# Bracelet Colors



## HiApeNest (Sep 18, 2004)

We voted on a symbol that we can use to identify each other, and the bracelet won, so now we need to decide on the colors. These choices are just the ones that came to mind, but if you have another idea, just post it on here, and we can vote for it if we want to, even though I don't think we can add it to the actual poll once we've started. If you know of any other sites, it would be great if you could make a poll like this on those sites too. Why don't we vote until...like January 5 or sometime around then? I didn't bother putting a time limit on the poll, because we might need more time or whatever.


----------



## HiApeNest (Sep 18, 2004)

blue and green, blue and black...they wouldn't let me put any more options on the poll. lol if you like either of those or have your own idea, just say it


----------



## ghostgurl (Sep 20, 2004)

Well, my favorite color is blue, so there you go.


----------



## HiApeNest (Sep 18, 2004)

lol that's my favorite color too


----------



## Mellah (Nov 10, 2003)

different shades of blue


----------



## meggiehamilton (Nov 12, 2003)

Yeah I think different shades of blue would be pretty. opcorn


----------



## grooveOnthis (Nov 11, 2003)

I like red and white, also different shades of blue.


----------



## SebFontain (Jan 27, 2004)

I think there should be colors for the females and colors for the males. As a guy i would go with maybe black and a dark blue.

Collection entries:
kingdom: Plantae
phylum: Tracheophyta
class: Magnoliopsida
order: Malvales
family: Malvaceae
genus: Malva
---
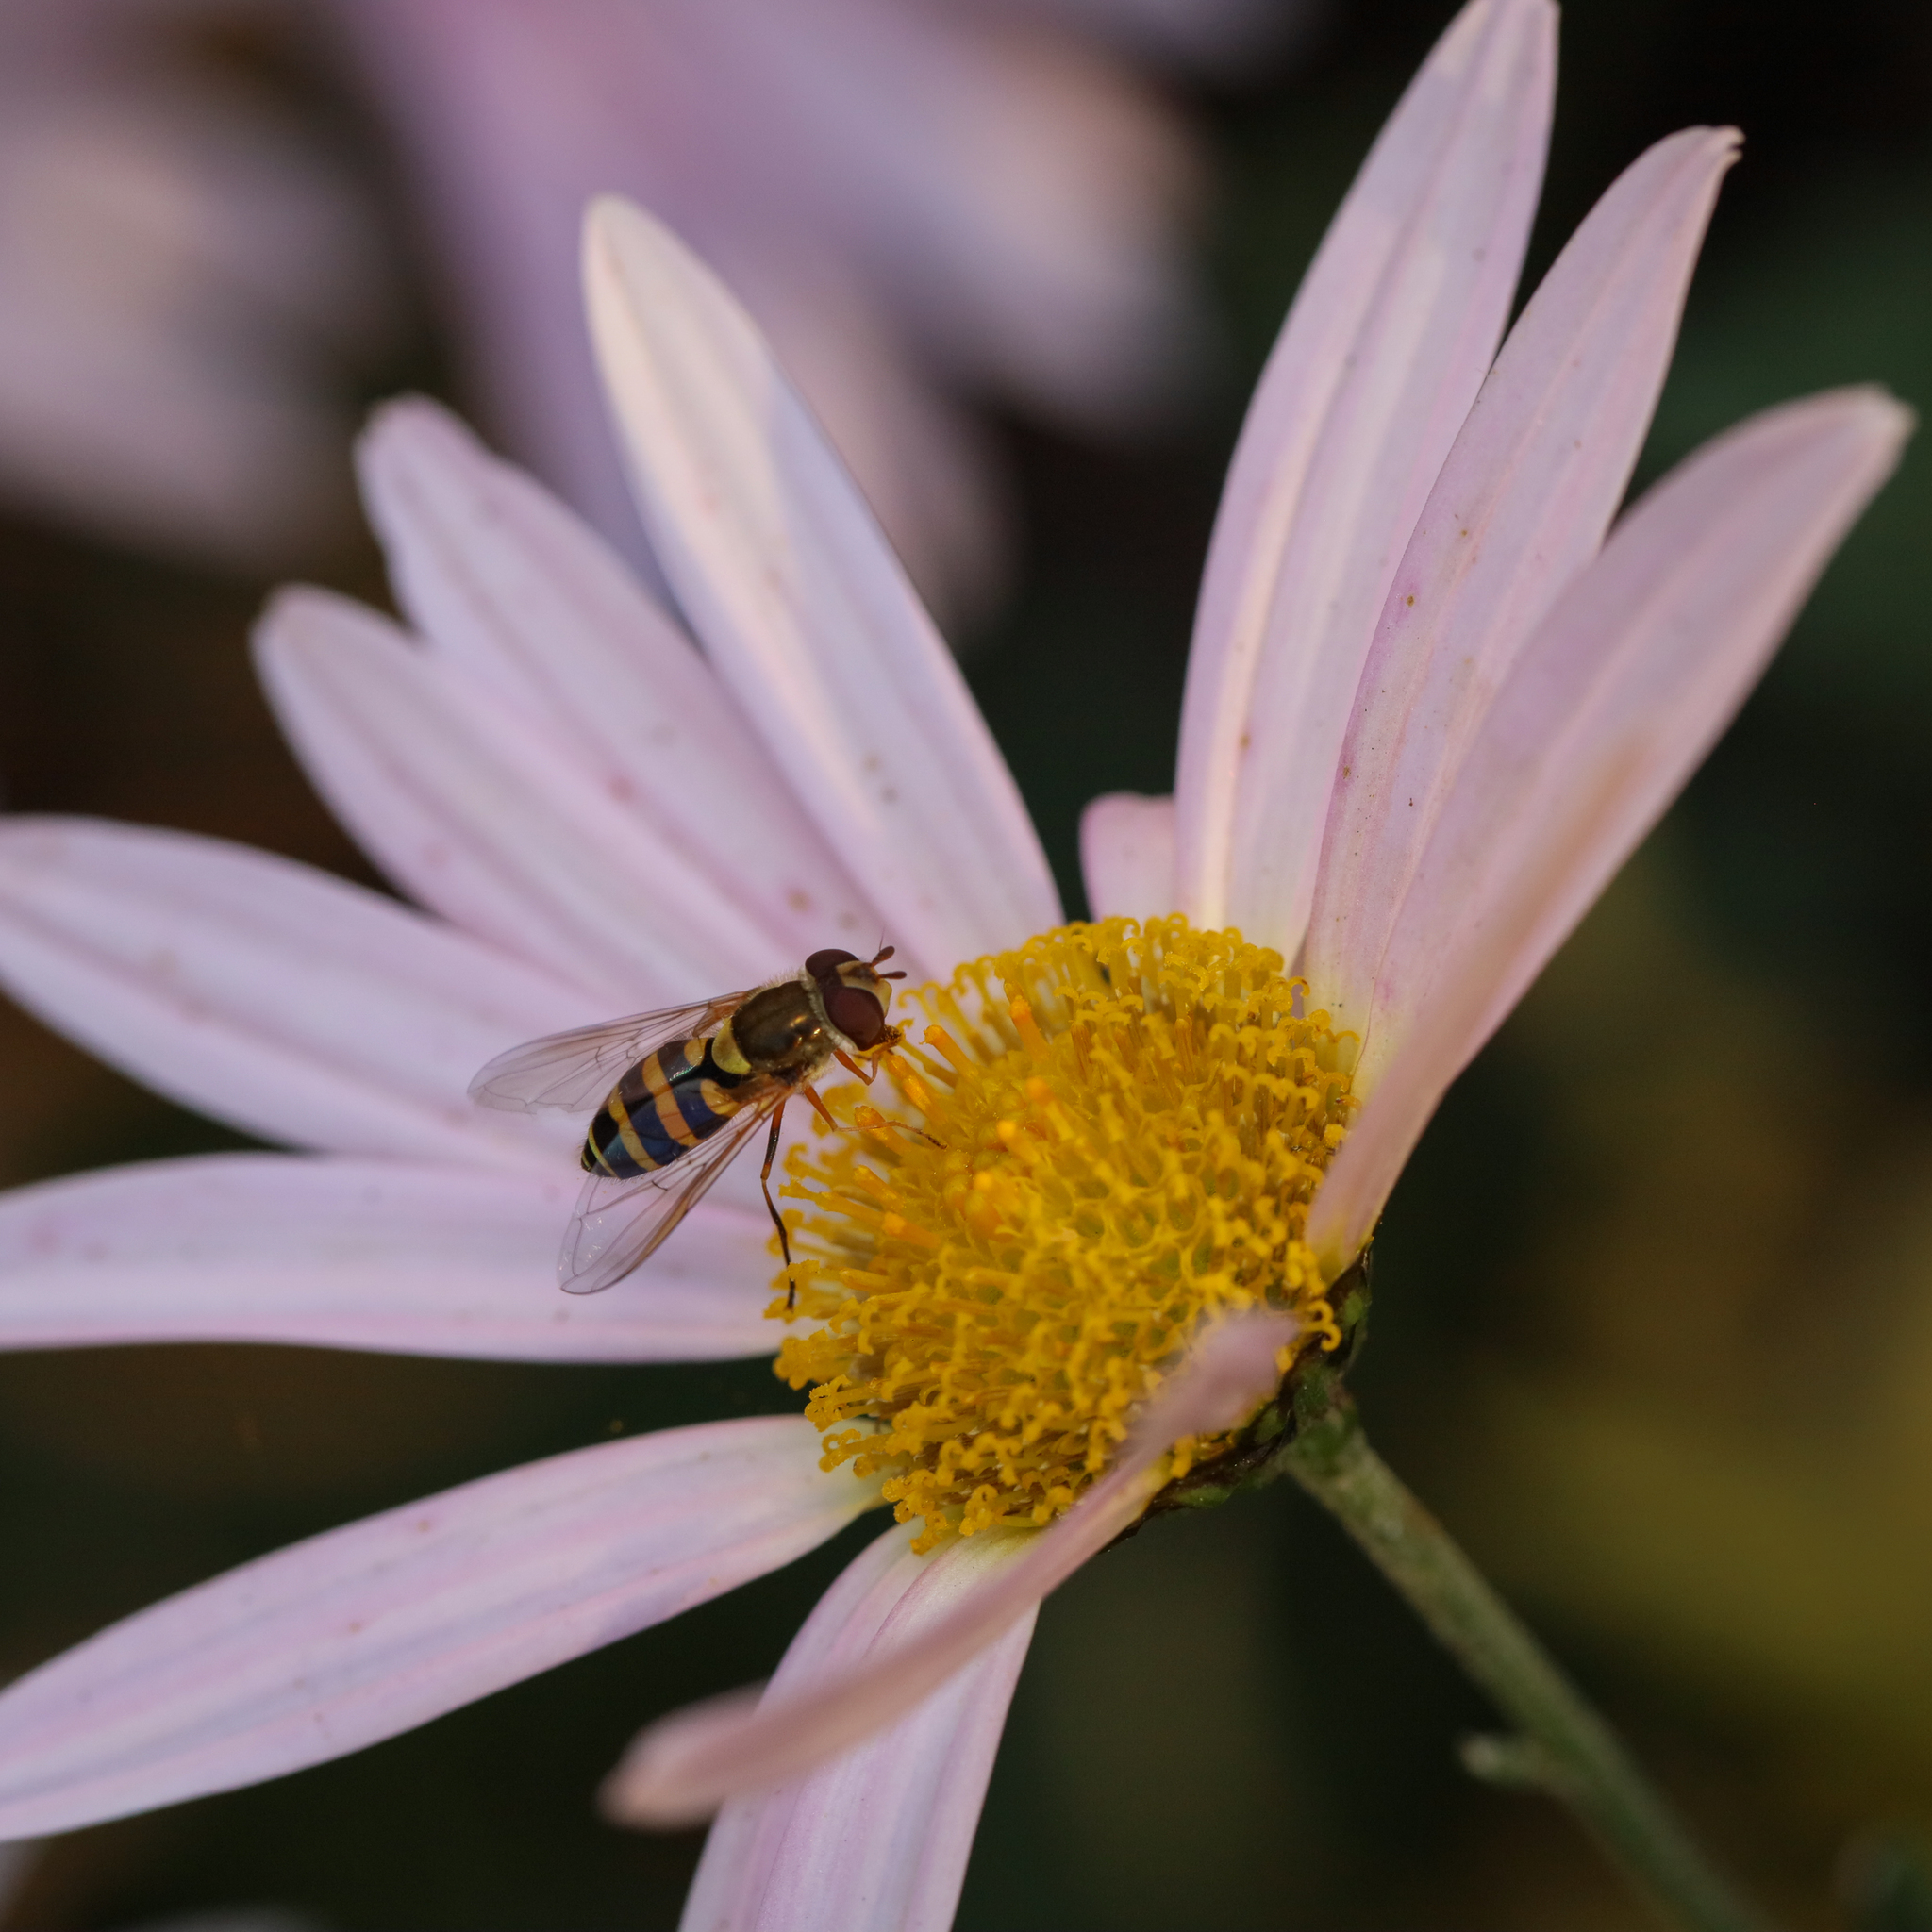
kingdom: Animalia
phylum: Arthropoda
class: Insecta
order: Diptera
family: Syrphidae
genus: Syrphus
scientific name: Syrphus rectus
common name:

Task objective:
Copy out the entire forum thread on bracelet colors word for word. These entries come from a separate source.

Result below:
# Bracelet Colors



## HiApeNest (Sep 18, 2004)

We voted on a symbol that we can use to identify each other, and the bracelet won, so now we need to decide on the colors. These choices are just the ones that came to mind, but if you have another idea, just post it on here, and we can vote for it if we want to, even though I don't think we can add it to the actual poll once we've started. If you know of any other sites, it would be great if you could make a poll like this on those sites too. Why don't we vote until...like January 5 or sometime around then? I didn't bother putting a time limit on the poll, because we might need more time or whatever.


----------



## HiApeNest (Sep 18, 2004)

blue and green, blue and black...they wouldn't let me put any more options on the poll. lol if you like either of those or have your own idea, just say it


----------



## ghostgurl (Sep 20, 2004)

Well, my favorite color is blue, so there you go.


----------



## HiApeNest (Sep 18, 2004)

lol that's my favorite color too


----------



## Mellah (Nov 10, 2003)

different shades of blue


----------



## meggiehamilton (Nov 12, 2003)

Yeah I think different shades of blue would be pretty. opcorn


----------



## grooveOnthis (Nov 11, 2003)

I like red and white, also different shades of blue.


----------



## SebFontain (Jan 27, 2004)

I think there should be colors for the females and colors for the males. As a guy i would go with maybe black and a dark blue.